> Source data
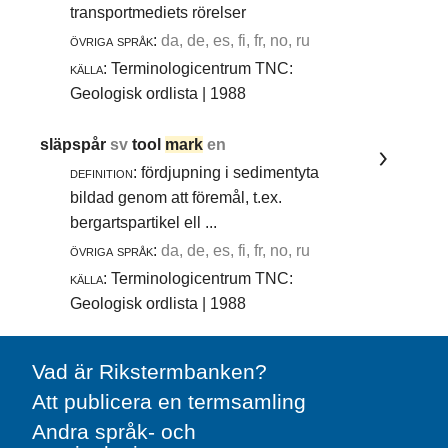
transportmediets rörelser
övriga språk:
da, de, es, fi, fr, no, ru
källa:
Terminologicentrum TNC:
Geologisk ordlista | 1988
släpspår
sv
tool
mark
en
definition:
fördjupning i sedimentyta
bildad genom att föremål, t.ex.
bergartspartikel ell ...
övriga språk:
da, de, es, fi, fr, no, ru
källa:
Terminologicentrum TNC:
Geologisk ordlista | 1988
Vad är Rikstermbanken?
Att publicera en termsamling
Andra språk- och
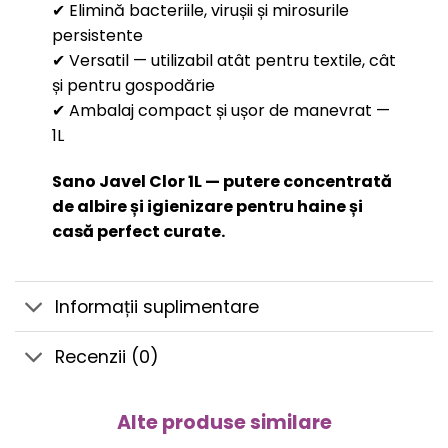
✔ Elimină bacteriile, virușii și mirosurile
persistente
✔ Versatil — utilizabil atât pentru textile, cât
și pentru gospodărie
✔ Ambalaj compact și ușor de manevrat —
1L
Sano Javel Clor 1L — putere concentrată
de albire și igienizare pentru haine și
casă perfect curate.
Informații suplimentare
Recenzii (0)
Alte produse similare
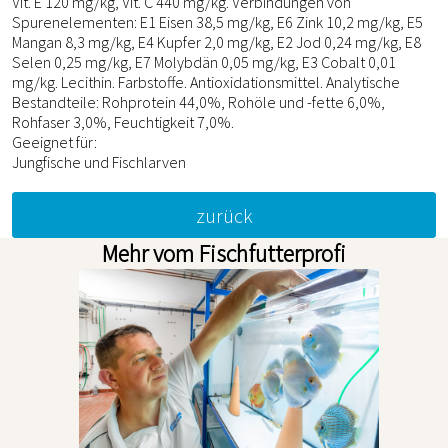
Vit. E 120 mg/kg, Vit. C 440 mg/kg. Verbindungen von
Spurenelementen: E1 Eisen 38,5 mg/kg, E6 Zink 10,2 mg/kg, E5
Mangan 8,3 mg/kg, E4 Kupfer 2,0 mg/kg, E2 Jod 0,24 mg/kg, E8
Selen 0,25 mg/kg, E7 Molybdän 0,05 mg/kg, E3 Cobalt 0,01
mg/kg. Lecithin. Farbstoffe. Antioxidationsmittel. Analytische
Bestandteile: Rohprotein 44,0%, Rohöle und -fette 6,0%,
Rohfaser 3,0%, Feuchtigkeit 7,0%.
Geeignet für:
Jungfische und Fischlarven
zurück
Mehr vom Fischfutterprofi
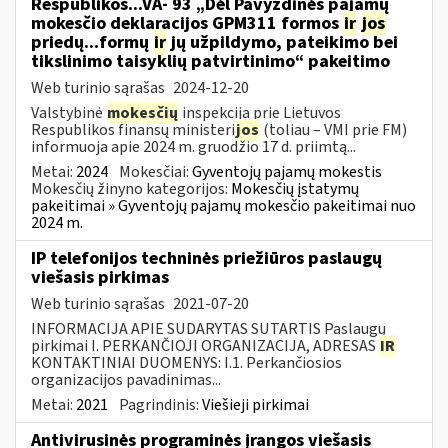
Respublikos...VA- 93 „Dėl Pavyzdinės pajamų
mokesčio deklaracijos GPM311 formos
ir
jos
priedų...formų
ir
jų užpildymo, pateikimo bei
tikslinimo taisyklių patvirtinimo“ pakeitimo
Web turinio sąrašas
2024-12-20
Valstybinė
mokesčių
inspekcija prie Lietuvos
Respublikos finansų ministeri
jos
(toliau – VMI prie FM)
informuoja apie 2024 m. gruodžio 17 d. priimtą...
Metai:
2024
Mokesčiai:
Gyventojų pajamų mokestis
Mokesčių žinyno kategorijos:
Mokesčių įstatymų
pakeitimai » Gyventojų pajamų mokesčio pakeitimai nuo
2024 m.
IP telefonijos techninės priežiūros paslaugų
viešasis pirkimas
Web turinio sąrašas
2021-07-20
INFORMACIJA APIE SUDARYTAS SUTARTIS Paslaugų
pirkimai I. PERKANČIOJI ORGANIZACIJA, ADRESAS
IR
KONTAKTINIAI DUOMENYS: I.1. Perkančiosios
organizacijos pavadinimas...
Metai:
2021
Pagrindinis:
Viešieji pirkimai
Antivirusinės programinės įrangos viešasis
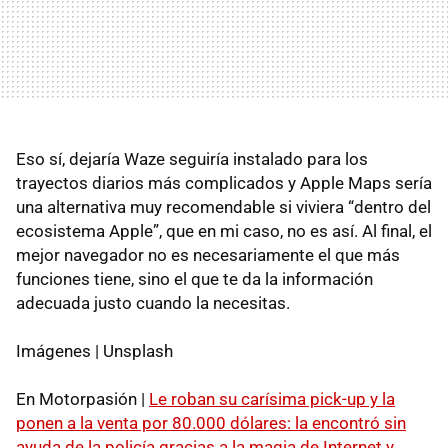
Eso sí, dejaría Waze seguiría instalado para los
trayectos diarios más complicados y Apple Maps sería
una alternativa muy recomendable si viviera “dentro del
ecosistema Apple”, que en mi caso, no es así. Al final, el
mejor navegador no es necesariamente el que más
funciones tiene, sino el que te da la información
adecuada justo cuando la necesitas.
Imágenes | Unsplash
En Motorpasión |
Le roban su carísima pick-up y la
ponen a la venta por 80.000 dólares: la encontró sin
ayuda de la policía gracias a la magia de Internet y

> What is required
Where the data contains images, drop them and print the rest exactly.

> Response to this exercise
transportmediets rörelser
övriga språk:
da, de, es, fi, fr, no, ru
källa:
Terminologicentrum TNC:
Geologisk ordlista | 1988
släpspår
sv
tool
mark
en
definition:
fördjupning i sedimentyta
bildad genom att föremål, t.ex.
bergartspartikel ell ...
övriga språk:
da, de, es, fi, fr, no, ru
källa:
Terminologicentrum TNC:
Geologisk ordlista | 1988
Vad är Rikstermbanken?
Att publicera en termsamling
Andra språk- och
✔ Elimină bacteriile, virușii și mirosurile
persistente
✔ Versatil — utilizabil atât pentru textile, cât
și pentru gospodărie
✔ Ambalaj compact și ușor de manevrat —
1L
Sano Javel Clor 1L — putere concentrată
de albire și igienizare pentru haine și
casă perfect curate.
Informații suplimentare
Recenzii (0)
Alte produse similare
Vit. E 120 mg/kg, Vit. C 440 mg/kg. Verbindungen von
Spurenelementen: E1 Eisen 38,5 mg/kg, E6 Zink 10,2 mg/kg, E5
Mangan 8,3 mg/kg, E4 Kupfer 2,0 mg/kg, E2 Jod 0,24 mg/kg, E8
Selen 0,25 mg/kg, E7 Molybdän 0,05 mg/kg, E3 Cobalt 0,01
mg/kg. Lecithin. Farbstoffe. Antioxidationsmittel. Analytische
Bestandteile: Rohprotein 44,0%, Rohöle und -fette 6,0%,
Rohfaser 3,0%, Feuchtigkeit 7,0%.
Geeignet für:
Jungfische und Fischlarven
zurück
Mehr vom Fischfutterprofi
Respublikos...VA- 93 „Dėl Pavyzdinės pajamų
mokesčio deklaracijos GPM311 formos
ir
jos
priedų...formų
ir
jų užpildymo, pateikimo bei
tikslinimo taisyklių patvirtinimo“ pakeitimo
Web turinio sąrašas
2024-12-20
Valstybinė
mokesčių
inspekcija prie Lietuvos
Respublikos finansų ministeri
jos
(toliau – VMI prie FM)
informuoja apie 2024 m. gruodžio 17 d. priimtą...
Metai:
2024
Mokesčiai:
Gyventojų pajamų mokestis
Mokesčių žinyno kategorijos:
Mokesčių įstatymų
pakeitimai » Gyventojų pajamų mokesčio pakeitimai nuo
2024 m.
IP telefonijos techninės priežiūros paslaugų
viešasis pirkimas
Web turinio sąrašas
2021-07-20
INFORMACIJA APIE SUDARYTAS SUTARTIS Paslaugų
pirkimai I. PERKANČIOJI ORGANIZACIJA, ADRESAS
IR
KONTAKTINIAI DUOMENYS: I.1. Perkančiosios
organizacijos pavadinimas...
Metai:
2021
Pagrindinis:
Viešieji pirkimai
Antivirusinės programinės įrangos viešasis
Eso sí, dejaría Waze seguiría instalado para los
trayectos diarios más complicados y Apple Maps sería
una alternativa muy recomendable si viviera “dentro del
ecosistema Apple”, que en mi caso, no es así. Al final, el
mejor navegador no es necesariamente el que más
funciones tiene, sino el que te da la información
adecuada justo cuando la necesitas.
Imágenes | Unsplash
En Motorpasión |
Le roban su carísima pick-up y la
ponen a la venta por 80.000 dólares: la encontró sin
ayuda de la policía gracias a la magia de Internet y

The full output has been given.